Clinical implications

There is not sufficient evidence to support delaying the introduction of progressive enteral feeding in preterm or very low birth weight infants beyond four days after birth for the purpose of preventing NEC.

The applicability of findings to lower-income countries is unclear, as data was collected in high- and middle-income countries with neonatal care centres.

Further research

Future trials should provide subgroup analyses of extremely LBW and extremely pre-term infants. Additionally, more precise assessment of the effects of different feeding regimes, and the implications of delayed feeding in low-income countries will be valuable.


Cochrane review

Citation: Morgan J, Young L, McGuire W. Delayed introduction of progressive enteral feeds to prevent necrotising enterocolitis in very low birth weight infants. Cochrane Database of Systematic Reviews 2014, Issue 12. Art.
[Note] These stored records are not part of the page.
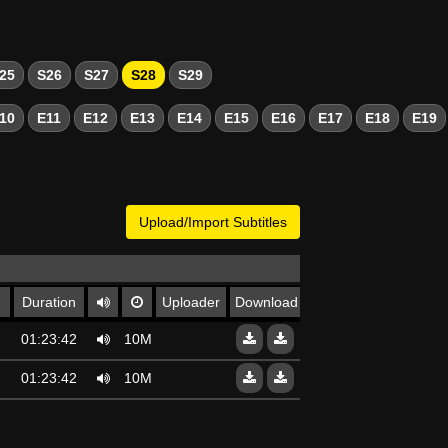
25
S26
S27
S28
S29
10
E11
E12
E13
E14
E15
E16
E17
E18
E19
Upload/Import Subtitles
Duration
Uploader
Download
01:23:42
10Mo
01:23:42
10Mo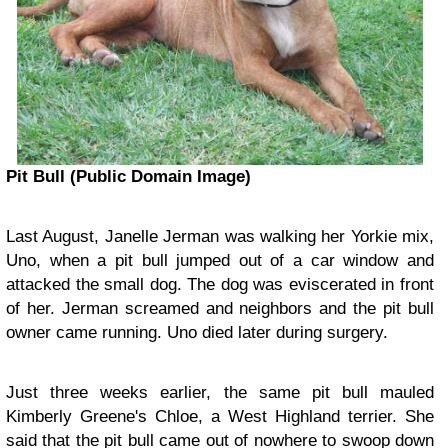
Pit Bull (Public Domain Image)
Last August, Janelle Jerman was walking her Yorkie mix,
Uno, when a pit bull jumped out of a car window and
attacked the small dog. The dog was eviscerated in front
of her. Jerman screamed and neighbors and the pit bull
owner came running. Uno died later during surgery.
Just three weeks earlier, the same pit bull mauled
Kimberly Greene's Chloe, a West Highland terrier. She
said that the pit bull came out of nowhere to swoop down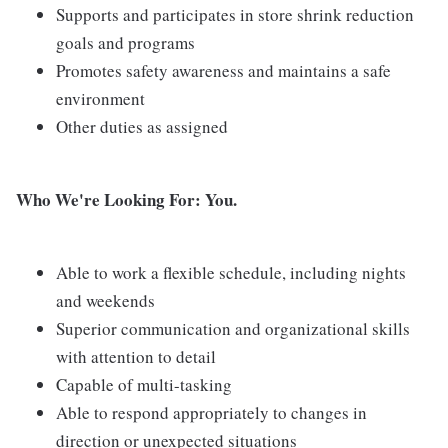
Supports and participates in store shrink reduction
goals and programs
Promotes safety awareness and maintains a safe
environment
Other duties as assigned
Who We're Looking For: You.
Able to work a flexible schedule, including nights
and weekends
Superior communication and organizational skills
with attention to detail
Capable of multi-tasking
Able to respond appropriately to changes in
direction or unexpected situations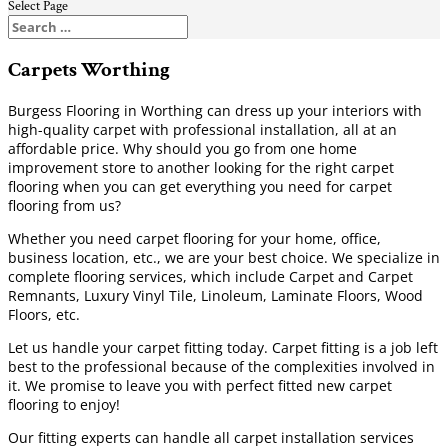
Select Page
Carpets Worthing
Burgess Flooring in Worthing can dress up your interiors with
high-quality carpet with professional installation, all at an
affordable price. Why should you go from one home
improvement store to another looking for the right carpet
flooring when you can get everything you need for carpet
flooring from us?
Whether you need carpet flooring for your home, office,
business location, etc., we are your best choice. We specialize in
complete flooring services, which include Carpet and Carpet
Remnants, Luxury Vinyl Tile, Linoleum, Laminate Floors, Wood
Floors, etc.
Let us handle your carpet fitting today. Carpet fitting is a job left
best to the professional because of the complexities involved in
it. We promise to leave you with perfect fitted new carpet
flooring to enjoy!
Our fitting experts can handle all carpet installation services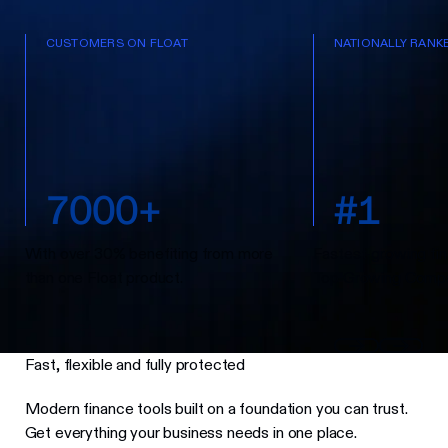
CUSTOMERS ON FLOAT
NATIONALLY RANK
7
0
0
0
+
#
1
With over 30% benefiting from more
Fastest-growing fin
than one Float product.
Top Growing Compa
Fast, flexible and fully protected
Modern finance tools built on a foundation you can trust.
Get everything your business needs in one place.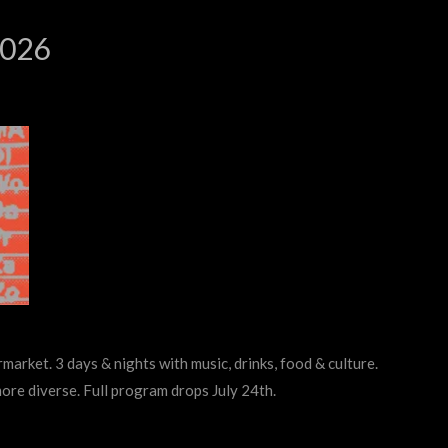
2026
rmarket. 3 days & nights with music, drinks, food & culture.
more diverse. Full program drops July 24th.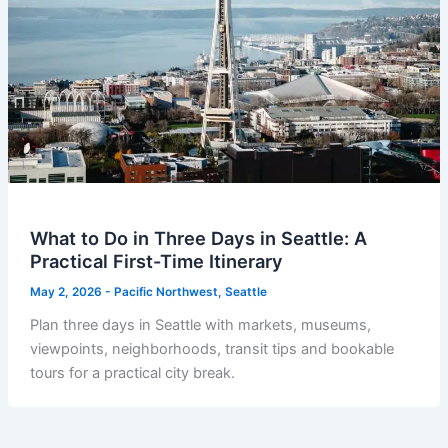
What to Do in Three Days in Seattle: A
Practical First-Time Itinerary
May 2, 2026
-
Pacific Northwest
,
Seattle
Plan three days in Seattle with markets, museums,
viewpoints, neighborhoods, transit tips and bookable
tours for a practical city break.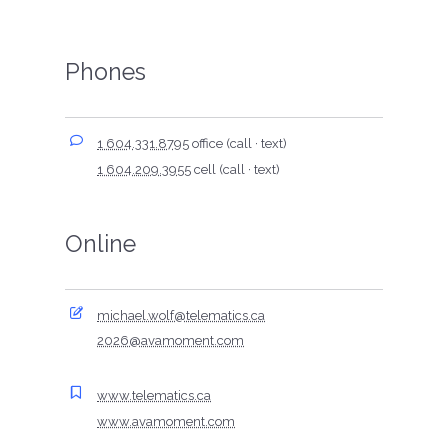
Phones
1 604.331.8795
office (call · text)
1 604.209.3955
cell (call · text)
Online
michael.wolf@telematics.ca
2026@avamoment.com
www.telematics.ca
www.avamoment.com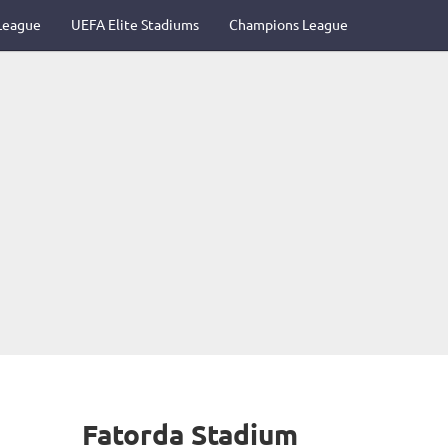
League
UEFA Elite Stadiums
Champions League
Fatorda Stadium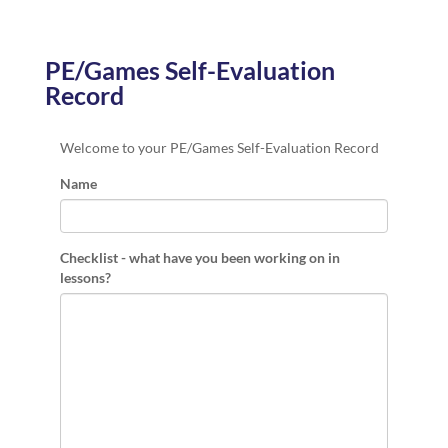
PE/Games Self-Evaluation
Record
Welcome to your PE/Games Self-Evaluation Record
Name
Checklist - what have you been working on in
lessons?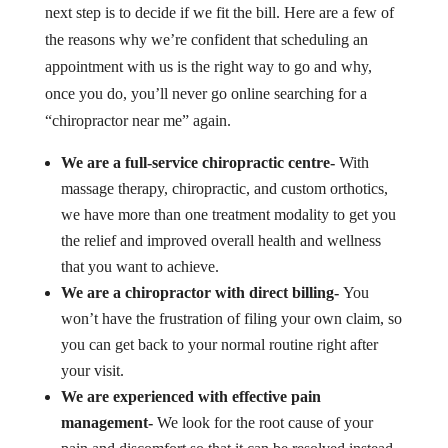
next step is to decide if we fit the bill. Here are a few of
the reasons why we’re confident that scheduling an
appointment with us is the right way to go and why,
once you do, you’ll never go online searching for a
“chiropractor near me” again.
We are a full-service chiropractic centre-
With
massage therapy, chiropractic, and custom orthotics,
we have more than one treatment modality to get you
the relief and improved overall health and wellness
that you want to achieve.
We are a chiropractor with direct billing-
You
won’t have the frustration of filing your own claim, so
you can get back to your normal routine right after
your visit.
We are experienced with effective pain
management-
We look for the root cause of your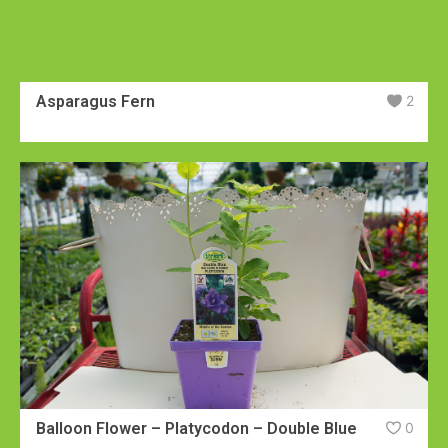
Asparagus Fern
2
Balloon Flower – Platycodon – Double Blue
0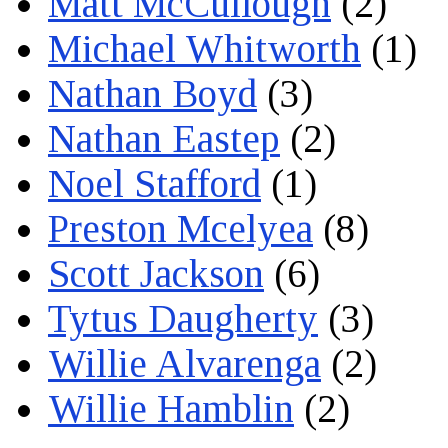
Matt McCullough
(2)
Michael Whitworth
(1)
Nathan Boyd
(3)
Nathan Eastep
(2)
Noel Stafford
(1)
Preston Mcelyea
(8)
Scott Jackson
(6)
Tytus Daugherty
(3)
Willie Alvarenga
(2)
Willie Hamblin
(2)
No.: CD001970. DOI:10.1002/14651858.CD001970.pub5

Abstract

The introduction of enteral feeds for very preterm (less than 32 weeks' gestation) or very low birth weight (VLBW; less than 1500 g) infants is often delayed for several days or longer after birth due to concern that early introduction may not be tolerated and may increase the risk of necrotising enterocolitis (NEC). However, delaying enteral feeding could diminish the functional adaptation of the gastrointestinal tract and prolong the need for parenteral nutrition with its attendant infectious and metabolic risks.

 

To determine the effect of delayed introduction of progressive enteral feeds on the incidence of NEC, mortality and other morbidities in very preterm or VLBW infants.

We searched the Cochrane Central Register of Controlled Trials (CENTRAL, 2014, Issue 8), MEDLINE (1966 to September 2014), EMBASE (1980 to September 2014), CINAHL (1982 to September 2014), conference proceedings and previous reviews.

We included randomised or quasi-randomised controlled trials that assessed the effect of delayed (more than four days after birth) versus earlier introduction of progressive enteral feeds on the incidence of NEC, mortality and other morbidities in very preterm or VLBW infants.

 

Two review authors independently assessed trial eligibility and risk of bias and undertook data extraction. We analysed the treatment effects in the individual trials and reported the risk ratio (RR) and risk difference for dichotomous data and mean difference for continuous data, with respective 95% confidence intervals (CI). We used a fixed-effect model in meta-analyses and explored the potential causes of heterogeneity in sensitivity analyses.

We identified nine randomised controlled trials in which 1106 infants participated. Few participants were extremely preterm (less 28 weeks' gestation) or extremely low birth weight (less than 1000 g). The trials defined delayed introduction of progressive enteral feeds as later than four to seven days after birth and early introduction as four days or less after birth. Meta-analyses did not detect statistically significant effects on the risk of NEC (typical RR 0.93, 95% CI 0.64 to 1.34; 8 trials; 1092 infants) or all-cause mortality (typical RR 1.18, 95% CI 0.75 to 1.88; 7 trials; 967 infants). Four of the trials restricted participation to growth-restricted infants with Doppler ultrasound evidence of abnormal fetal circulatory distribution or flow. Planned subgroup analyses of these trials found no statistically significant effects on the risk of NEC or all-cause mortality. Infants who had delayed introduction of enteral feeds took longer to establish full enteral feeding (reported median differences two to four days).

 

 

 

 

 

 

The evidence available from randomised controlled trials suggested that delaying the introduction of progressive enteral feeds beyond four days after birth did not reduce the risk of developing NEC in very preterm or VLBW infants, including growth-restricted infants. Delaying the introduction of progressive enteral feeds resulted in a few days' delay in establishing full enteral feeds but the clinical importance of this effect was unclear. The applicability of these findings to extremely preterm or extremely low birth weight was uncertain. Further randomised controlled trials in this population may be warranted.